綾麻呂 (前方右を指し)いや、……あの辺だ。
衛門 何でも話に聞くと、摺鉢《すりばち》を伏せたような山だそうではありませんか?
綾麻呂 情無いことを云う奴だな。……摺鉢とは情無いことを云う奴だ。そんなのは凡人の言草だ。……せいぜい、下手糞《へたくそ》な絵でも見た奴が考え出した形容だろう。……実物を見れば、それこそ物も云えなくなってしまうのだ。……何と云うかな?……何とも云いようがない。「天雲のそきえのきわみ……」とでも読み出さなければ、とても後が続かない。

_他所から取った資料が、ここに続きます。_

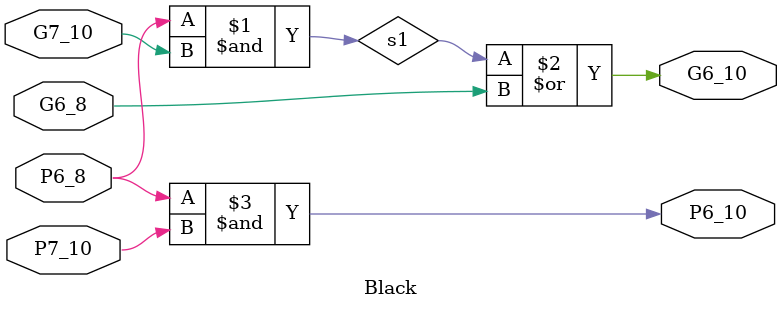
<source format=v>
module Black(G6_8,P6_8,G7_10,P7_10,G6_10,P6_10);
  input G6_8,P6_8,G7_10,P7_10;
  output G6_10,P6_10;
  wire s1 ;
  assign s1 = P6_8 & G7_10;
  assign G6_10=s1 | G6_8;
  assign P6_10=P6_8 & P7_10;
endmodule
</source>
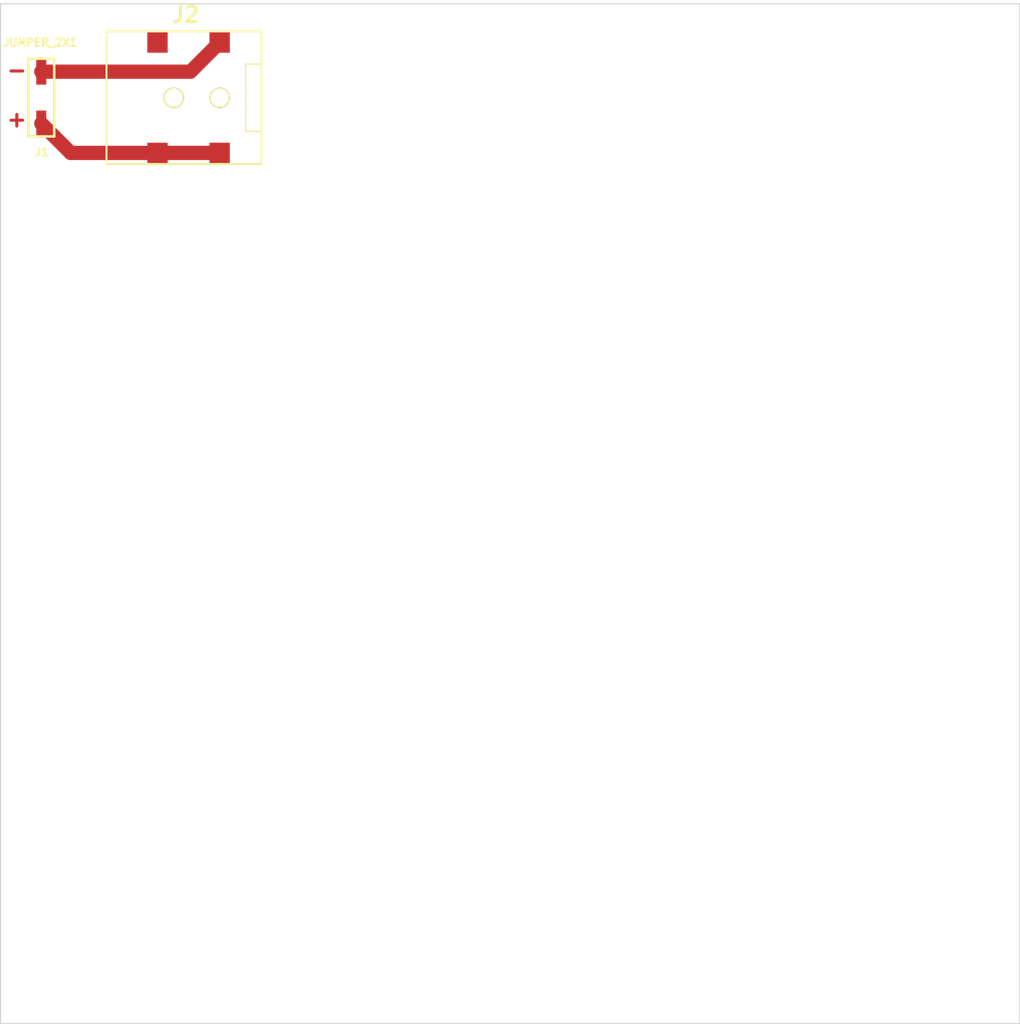
<source format=kicad_pcb>
(kicad_pcb (version 4) (host pcbnew "(2015-08-20 BZR 6109)-product")

  (general
    (links 3)
    (no_connects 0)
    (area 19.949999 17.749999 120.050001 117.850001)
    (thickness 1.6)
    (drawings 5)
    (tracks 6)
    (zones 0)
    (modules 2)
    (nets 3)
  )

  (page A)
  (layers
    (0 F.Cu signal)
    (31 B.Cu signal)
    (32 B.Adhes user)
    (33 F.Adhes user)
    (34 B.Paste user)
    (35 F.Paste user)
    (36 B.SilkS user)
    (37 F.SilkS user)
    (38 B.Mask user)
    (39 F.Mask user)
    (40 Dwgs.User user)
    (41 Cmts.User user)
    (42 Eco1.User user)
    (43 Eco2.User user)
    (44 Edge.Cuts user)
  )

  (setup
    (last_trace_width 0.5)
    (user_trace_width 0.1)
    (user_trace_width 0.2)
    (user_trace_width 0.25)
    (user_trace_width 0.3)
    (user_trace_width 0.35)
    (user_trace_width 0.4)
    (user_trace_width 0.5)
    (user_trace_width 0.6)
    (user_trace_width 0.7)
    (user_trace_width 1)
    (user_trace_width 1.2)
    (user_trace_width 1.4)
    (trace_clearance 0.08)
    (zone_clearance 0.6)
    (zone_45_only no)
    (trace_min 0.1)
    (segment_width 0.2)
    (edge_width 0.1)
    (via_size 0.7)
    (via_drill 0.4)
    (via_min_size 0.7)
    (via_min_drill 0.4)
    (uvia_size 0.4)
    (uvia_drill 0.127)
    (uvias_allowed no)
    (uvia_min_size 0.4)
    (uvia_min_drill 0.127)
    (pcb_text_width 0.3)
    (pcb_text_size 1.5 1.5)
    (mod_edge_width 0.15)
    (mod_text_size 1 1)
    (mod_text_width 0.15)
    (pad_size 0.6 1.35)
    (pad_drill 0)
    (pad_to_mask_clearance 0)
    (pad_to_paste_clearance_ratio -0.1)
    (aux_axis_origin 0 0)
    (visible_elements 7FFFFFFF)
    (pcbplotparams
      (layerselection 0x00030_80000001)
      (usegerberextensions false)
      (excludeedgelayer true)
      (linewidth 0.150000)
      (plotframeref false)
      (viasonmask false)
      (mode 1)
      (useauxorigin false)
      (hpglpennumber 1)
      (hpglpenspeed 20)
      (hpglpendiameter 15)
      (hpglpenoverlay 2)
      (psnegative false)
      (psa4output false)
      (plotreference true)
      (plotvalue true)
      (plotinvisibletext false)
      (padsonsilk false)
      (subtractmaskfromsilk false)
      (outputformat 2)
      (mirror false)
      (drillshape 0)
      (scaleselection 1)
      (outputdirectory ""))
  )

  (net 0 "")
  (net 1 "Net-(J1-Pad1)")
  (net 2 "Net-(J1-Pad2)")

  (net_class Default "This is the default net class."
    (clearance 0.08)
    (trace_width 0.25)
    (via_dia 0.7)
    (via_drill 0.4)
    (uvia_dia 0.4)
    (uvia_drill 0.127)
    (add_net "Net-(J1-Pad1)")
    (add_net "Net-(J1-Pad2)")
  )

  (module ted_connectors:TED_2.1mm_DC_SMD (layer F.Cu) (tedit 0) (tstamp 56CD28A3)
    (at 38.00096 27.01528)
    (path /56CD4F87)
    (fp_text reference J2 (at 0.15748 -8.15848) (layer F.SilkS)
      (effects (font (thickness 0.3048)))
    )
    (fp_text value DC_2.1mm_3pin (at 0.1016 8.49884) (layer F.SilkS) hide
      (effects (font (thickness 0.3048)))
    )
    (fp_line (start 7.6 -3.3) (end 6.05 -3.3) (layer F.SilkS) (width 0.127))
    (fp_line (start 6.05 -3.3) (end 6.05 3.3) (layer F.SilkS) (width 0.127))
    (fp_line (start 6.05 3.3) (end 7.575 3.3) (layer F.SilkS) (width 0.127))
    (fp_line (start -7.59968 -6.5024) (end 7.59968 -6.5024) (layer F.SilkS) (width 0.20066))
    (fp_line (start 7.59968 -6.5024) (end 7.59968 6.5024) (layer F.SilkS) (width 0.20066))
    (fp_line (start 7.59968 6.5024) (end -7.59968 6.5024) (layer F.SilkS) (width 0.20066))
    (fp_line (start -7.59968 6.5024) (end -7.59968 -6.5024) (layer F.SilkS) (width 0.20066))
    (pad "" np_thru_hole circle (at -1.00076 0) (size 1.99898 1.99898) (drill 1.69926) (layers *.Cu *.Mask F.SilkS))
    (pad 1 smd rect (at 3.50012 5.4102) (size 1.99898 1.99898) (layers F.Cu F.Paste F.Mask)
      (net 1 "Net-(J1-Pad1)"))
    (pad 1 smd rect (at -2.60096 5.4102) (size 1.99898 1.99898) (layers F.Cu F.Paste F.Mask)
      (net 1 "Net-(J1-Pad1)"))
    (pad 2 smd rect (at 3.50012 -5.41528) (size 1.99898 1.99898) (layers F.Cu F.Paste F.Mask)
      (net 2 "Net-(J1-Pad2)"))
    (pad 3 smd rect (at -2.60096 -5.41528) (size 1.99898 1.99898) (layers F.Cu F.Paste F.Mask))
    (pad "" np_thru_hole circle (at 3.50012 0) (size 1.99898 1.99898) (drill 1.69926) (layers *.Cu *.Mask F.SilkS))
  )

  (module ted_connectors:TED_HEADER_2x1_SMT (layer F.Cu) (tedit 0) (tstamp 56D28C88)
    (at 24 27)
    (path /56D28B36)
    (fp_text reference J1 (at 0.05 5.35) (layer F.SilkS)
      (effects (font (size 0.762 0.762) (thickness 0.1905)))
    )
    (fp_text value JUMPER_2X1 (at -0.1 -5.4) (layer F.SilkS)
      (effects (font (size 0.762 0.762) (thickness 0.1905)))
    )
    (fp_line (start 1.27 -3.81) (end -1.27 -3.81) (layer F.SilkS) (width 0.254))
    (fp_line (start 1.27 -3.81) (end 1.27 3.81) (layer F.SilkS) (width 0.254))
    (fp_line (start 1.27 3.81) (end -1.27 3.81) (layer F.SilkS) (width 0.254))
    (fp_line (start -1.27 3.81) (end -1.27 -3.81) (layer F.SilkS) (width 0.254))
    (pad 1 smd rect (at 0 2.54) (size 0.9906 2.54) (layers F.Cu F.Paste F.Mask)
      (net 1 "Net-(J1-Pad1)"))
    (pad 2 smd rect (at 0 -2.54) (size 0.9906 2.54) (layers F.Cu F.Paste F.Mask)
      (net 2 "Net-(J1-Pad2)"))
  )

  (gr_text "-\n\n+" (at 21.6 26.7) (layer F.Cu)
    (effects (font (size 1.5 1.5) (thickness 0.3)))
  )
  (gr_line (start 120 17.8) (end 20 17.8) (angle 90) (layer Edge.Cuts) (width 0.1) (tstamp 524E6209))
  (gr_line (start 120 117.8) (end 120 17.8) (angle 90) (layer Edge.Cuts) (width 0.1) (tstamp 524E6225))
  (gr_line (start 20 117.8) (end 120 117.8) (angle 90) (layer Edge.Cuts) (width 0.1))
  (gr_line (start 20 17.8) (end 20 117.8) (angle 90) (layer Edge.Cuts) (width 0.1))

  (segment (start 35.4 32.42548) (end 41.50108 32.42548) (width 1.4) (layer F.Cu) (net 1))
  (segment (start 35.4 32.42548) (end 26.88548 32.42548) (width 1.4) (layer F.Cu) (net 1))
  (segment (start 26.88548 32.42548) (end 24 29.54) (width 1.4) (layer F.Cu) (net 1))
  (segment (start 41.5 21.6) (end 38.64 24.46) (width 1.4) (layer F.Cu) (net 2))
  (segment (start 38.64 24.46) (end 24 24.46) (width 1.4) (layer F.Cu) (net 2))
  (segment (start 41.50108 21.6) (end 41.5 21.6) (width 1.4) (layer F.Cu) (net 2))

)

</source>
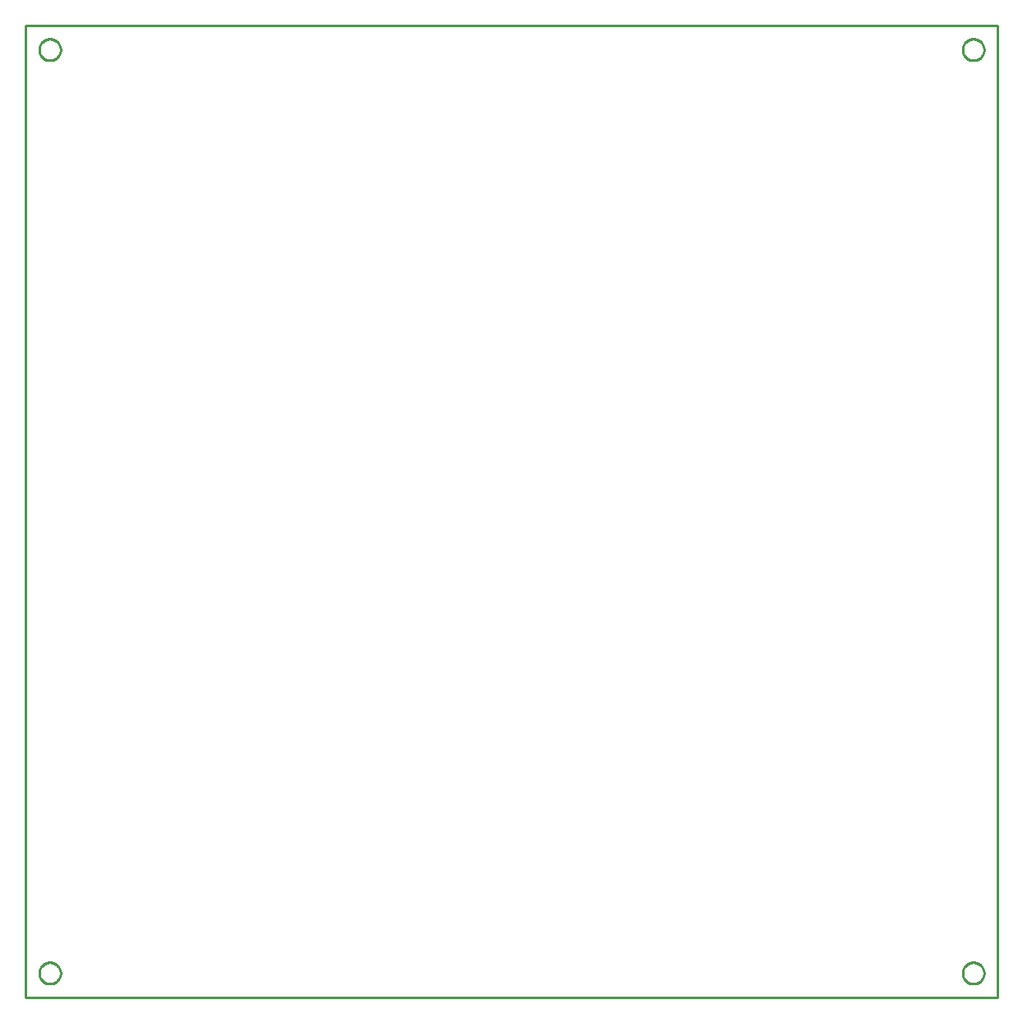
<source format=gbr>
G04 EAGLE Gerber RS-274X export*
G75*
%MOMM*%
%FSLAX34Y34*%
%LPD*%
%IN*%
%IPPOS*%
%AMOC8*
5,1,8,0,0,1.08239X$1,22.5*%
G01*
%ADD10C,0.254000*%


D10*
X0Y0D02*
X1000000Y0D01*
X1000000Y1000000D01*
X0Y1000000D01*
X0Y0D01*
X36000Y24568D02*
X35932Y23706D01*
X35797Y22852D01*
X35595Y22012D01*
X35328Y21190D01*
X34997Y20391D01*
X34605Y19621D01*
X34153Y18884D01*
X33645Y18185D01*
X33084Y17527D01*
X32473Y16916D01*
X31815Y16355D01*
X31116Y15847D01*
X30379Y15395D01*
X29609Y15003D01*
X28810Y14672D01*
X27988Y14405D01*
X27148Y14203D01*
X26294Y14068D01*
X25432Y14000D01*
X24568Y14000D01*
X23706Y14068D01*
X22852Y14203D01*
X22012Y14405D01*
X21190Y14672D01*
X20391Y15003D01*
X19621Y15395D01*
X18884Y15847D01*
X18185Y16355D01*
X17527Y16916D01*
X16916Y17527D01*
X16355Y18185D01*
X15847Y18884D01*
X15395Y19621D01*
X15003Y20391D01*
X14672Y21190D01*
X14405Y22012D01*
X14203Y22852D01*
X14068Y23706D01*
X14000Y24568D01*
X14000Y25432D01*
X14068Y26294D01*
X14203Y27148D01*
X14405Y27988D01*
X14672Y28810D01*
X15003Y29609D01*
X15395Y30379D01*
X15847Y31116D01*
X16355Y31815D01*
X16916Y32473D01*
X17527Y33084D01*
X18185Y33645D01*
X18884Y34153D01*
X19621Y34605D01*
X20391Y34997D01*
X21190Y35328D01*
X22012Y35595D01*
X22852Y35797D01*
X23706Y35932D01*
X24568Y36000D01*
X25432Y36000D01*
X26294Y35932D01*
X27148Y35797D01*
X27988Y35595D01*
X28810Y35328D01*
X29609Y34997D01*
X30379Y34605D01*
X31116Y34153D01*
X31815Y33645D01*
X32473Y33084D01*
X33084Y32473D01*
X33645Y31815D01*
X34153Y31116D01*
X34605Y30379D01*
X34997Y29609D01*
X35328Y28810D01*
X35595Y27988D01*
X35797Y27148D01*
X35932Y26294D01*
X36000Y25432D01*
X36000Y24568D01*
X986000Y24568D02*
X985932Y23706D01*
X985797Y22852D01*
X985595Y22012D01*
X985328Y21190D01*
X984997Y20391D01*
X984605Y19621D01*
X984153Y18884D01*
X983645Y18185D01*
X983084Y17527D01*
X982473Y16916D01*
X981815Y16355D01*
X981116Y15847D01*
X980379Y15395D01*
X979609Y15003D01*
X978810Y14672D01*
X977988Y14405D01*
X977148Y14203D01*
X976294Y14068D01*
X975432Y14000D01*
X974568Y14000D01*
X973706Y14068D01*
X972852Y14203D01*
X972012Y14405D01*
X971190Y14672D01*
X970391Y15003D01*
X969621Y15395D01*
X968884Y15847D01*
X968185Y16355D01*
X967527Y16916D01*
X966916Y17527D01*
X966355Y18185D01*
X965847Y18884D01*
X965395Y19621D01*
X965003Y20391D01*
X964672Y21190D01*
X964405Y22012D01*
X964203Y22852D01*
X964068Y23706D01*
X964000Y24568D01*
X964000Y25432D01*
X964068Y26294D01*
X964203Y27148D01*
X964405Y27988D01*
X964672Y28810D01*
X965003Y29609D01*
X965395Y30379D01*
X965847Y31116D01*
X966355Y31815D01*
X966916Y32473D01*
X967527Y33084D01*
X968185Y33645D01*
X968884Y34153D01*
X969621Y34605D01*
X970391Y34997D01*
X971190Y35328D01*
X972012Y35595D01*
X972852Y35797D01*
X973706Y35932D01*
X974568Y36000D01*
X975432Y36000D01*
X976294Y35932D01*
X977148Y35797D01*
X977988Y35595D01*
X978810Y35328D01*
X979609Y34997D01*
X980379Y34605D01*
X981116Y34153D01*
X981815Y33645D01*
X982473Y33084D01*
X983084Y32473D01*
X983645Y31815D01*
X984153Y31116D01*
X984605Y30379D01*
X984997Y29609D01*
X985328Y28810D01*
X985595Y27988D01*
X985797Y27148D01*
X985932Y26294D01*
X986000Y25432D01*
X986000Y24568D01*
X986000Y974568D02*
X985932Y973706D01*
X985797Y972852D01*
X985595Y972012D01*
X985328Y971190D01*
X984997Y970391D01*
X984605Y969621D01*
X984153Y968884D01*
X983645Y968185D01*
X983084Y967527D01*
X982473Y966916D01*
X981815Y966355D01*
X981116Y965847D01*
X980379Y965395D01*
X979609Y965003D01*
X978810Y964672D01*
X977988Y964405D01*
X977148Y964203D01*
X976294Y964068D01*
X975432Y964000D01*
X974568Y964000D01*
X973706Y964068D01*
X972852Y964203D01*
X972012Y964405D01*
X971190Y964672D01*
X970391Y965003D01*
X969621Y965395D01*
X968884Y965847D01*
X968185Y966355D01*
X967527Y966916D01*
X966916Y967527D01*
X966355Y968185D01*
X965847Y968884D01*
X965395Y969621D01*
X965003Y970391D01*
X964672Y971190D01*
X964405Y972012D01*
X964203Y972852D01*
X964068Y973706D01*
X964000Y974568D01*
X964000Y975432D01*
X964068Y976294D01*
X964203Y977148D01*
X964405Y977988D01*
X964672Y978810D01*
X965003Y979609D01*
X965395Y980379D01*
X965847Y981116D01*
X966355Y981815D01*
X966916Y982473D01*
X967527Y983084D01*
X968185Y983645D01*
X968884Y984153D01*
X969621Y984605D01*
X970391Y984997D01*
X971190Y985328D01*
X972012Y985595D01*
X972852Y985797D01*
X973706Y985932D01*
X974568Y986000D01*
X975432Y986000D01*
X976294Y985932D01*
X977148Y985797D01*
X977988Y985595D01*
X978810Y985328D01*
X979609Y984997D01*
X980379Y984605D01*
X981116Y984153D01*
X981815Y983645D01*
X982473Y983084D01*
X983084Y982473D01*
X983645Y981815D01*
X984153Y981116D01*
X984605Y980379D01*
X984997Y979609D01*
X985328Y978810D01*
X985595Y977988D01*
X985797Y977148D01*
X985932Y976294D01*
X986000Y975432D01*
X986000Y974568D01*
X36000Y974568D02*
X35932Y973706D01*
X35797Y972852D01*
X35595Y972012D01*
X35328Y971190D01*
X34997Y970391D01*
X34605Y969621D01*
X34153Y968884D01*
X33645Y968185D01*
X33084Y967527D01*
X32473Y966916D01*
X31815Y966355D01*
X31116Y965847D01*
X30379Y965395D01*
X29609Y965003D01*
X28810Y964672D01*
X27988Y964405D01*
X27148Y964203D01*
X26294Y964068D01*
X25432Y964000D01*
X24568Y964000D01*
X23706Y964068D01*
X22852Y964203D01*
X22012Y964405D01*
X21190Y964672D01*
X20391Y965003D01*
X19621Y965395D01*
X18884Y965847D01*
X18185Y966355D01*
X17527Y966916D01*
X16916Y967527D01*
X16355Y968185D01*
X15847Y968884D01*
X15395Y969621D01*
X15003Y970391D01*
X14672Y971190D01*
X14405Y972012D01*
X14203Y972852D01*
X14068Y973706D01*
X14000Y974568D01*
X14000Y975432D01*
X14068Y976294D01*
X14203Y977148D01*
X14405Y977988D01*
X14672Y978810D01*
X15003Y979609D01*
X15395Y980379D01*
X15847Y981116D01*
X16355Y981815D01*
X16916Y982473D01*
X17527Y983084D01*
X18185Y983645D01*
X18884Y984153D01*
X19621Y984605D01*
X20391Y984997D01*
X21190Y985328D01*
X22012Y985595D01*
X22852Y985797D01*
X23706Y985932D01*
X24568Y986000D01*
X25432Y986000D01*
X26294Y985932D01*
X27148Y985797D01*
X27988Y985595D01*
X28810Y985328D01*
X29609Y984997D01*
X30379Y984605D01*
X31116Y984153D01*
X31815Y983645D01*
X32473Y983084D01*
X33084Y982473D01*
X33645Y981815D01*
X34153Y981116D01*
X34605Y980379D01*
X34997Y979609D01*
X35328Y978810D01*
X35595Y977988D01*
X35797Y977148D01*
X35932Y976294D01*
X36000Y975432D01*
X36000Y974568D01*
M02*

</source>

衛門 今時分でも頂上には雪が積っているのだそうですね?
綾麻呂 積っている。……儂《わし》がここへ赴任して来た当時は半分から上は純白の雪に蔽《おお》われていた。……この長雨で、あるいは幾らか溶けてしまったかもしれんが、……ま、いずれ雲が晴れてみれば分る。……玲瓏《れいろう》と云うか崇厳と云うか、とにかく、あれは日《ひ》の本《もと》の秋津島《あきつしま》の魂の象徴だ。……儂はもう文麻呂の奴に早くみせてやりたくてな。